**Instructions for the task:** Only lines that contain the word "under" are to be returned from the data below.

[Stored items]
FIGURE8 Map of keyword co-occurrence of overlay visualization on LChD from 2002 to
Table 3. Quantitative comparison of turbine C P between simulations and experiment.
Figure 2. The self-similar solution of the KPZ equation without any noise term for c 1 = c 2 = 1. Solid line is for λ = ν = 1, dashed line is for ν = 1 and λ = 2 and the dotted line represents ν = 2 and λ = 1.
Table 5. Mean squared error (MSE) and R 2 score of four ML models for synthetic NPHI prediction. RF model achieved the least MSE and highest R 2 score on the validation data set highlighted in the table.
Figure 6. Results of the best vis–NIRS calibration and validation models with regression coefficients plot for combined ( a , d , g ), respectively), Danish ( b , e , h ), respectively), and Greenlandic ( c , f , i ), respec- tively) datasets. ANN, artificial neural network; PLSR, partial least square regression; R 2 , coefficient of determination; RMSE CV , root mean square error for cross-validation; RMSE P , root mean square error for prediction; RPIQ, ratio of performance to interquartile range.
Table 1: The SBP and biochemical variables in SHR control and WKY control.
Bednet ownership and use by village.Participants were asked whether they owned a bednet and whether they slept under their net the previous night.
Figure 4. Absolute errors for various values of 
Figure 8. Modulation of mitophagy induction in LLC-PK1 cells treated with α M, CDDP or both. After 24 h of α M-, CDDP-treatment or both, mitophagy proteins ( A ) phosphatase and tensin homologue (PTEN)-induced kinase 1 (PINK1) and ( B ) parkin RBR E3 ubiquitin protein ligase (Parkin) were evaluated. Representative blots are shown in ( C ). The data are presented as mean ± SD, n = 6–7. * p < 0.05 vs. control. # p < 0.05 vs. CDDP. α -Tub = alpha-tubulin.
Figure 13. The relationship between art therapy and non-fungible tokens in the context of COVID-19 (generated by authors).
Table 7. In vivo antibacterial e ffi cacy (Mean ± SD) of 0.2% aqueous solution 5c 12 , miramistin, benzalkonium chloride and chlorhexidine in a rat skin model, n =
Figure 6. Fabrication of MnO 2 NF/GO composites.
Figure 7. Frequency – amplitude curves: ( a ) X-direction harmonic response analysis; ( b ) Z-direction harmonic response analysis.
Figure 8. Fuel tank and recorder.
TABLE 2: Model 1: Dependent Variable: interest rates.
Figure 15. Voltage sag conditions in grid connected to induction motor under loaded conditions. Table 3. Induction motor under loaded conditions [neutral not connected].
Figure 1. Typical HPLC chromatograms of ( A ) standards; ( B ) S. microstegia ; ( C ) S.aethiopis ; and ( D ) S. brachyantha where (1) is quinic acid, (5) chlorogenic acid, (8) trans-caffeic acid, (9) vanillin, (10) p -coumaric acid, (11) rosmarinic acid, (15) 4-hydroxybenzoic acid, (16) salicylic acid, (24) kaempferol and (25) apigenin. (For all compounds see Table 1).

**Response to the task:**
Bednet ownership and use by village.Participants were asked whether they owned a bednet and whether they slept under their net the previous night.
Figure 15. Voltage sag conditions in grid connected to induction motor under loaded conditions. Table 3. Induction motor under loaded conditions [neutral not connected].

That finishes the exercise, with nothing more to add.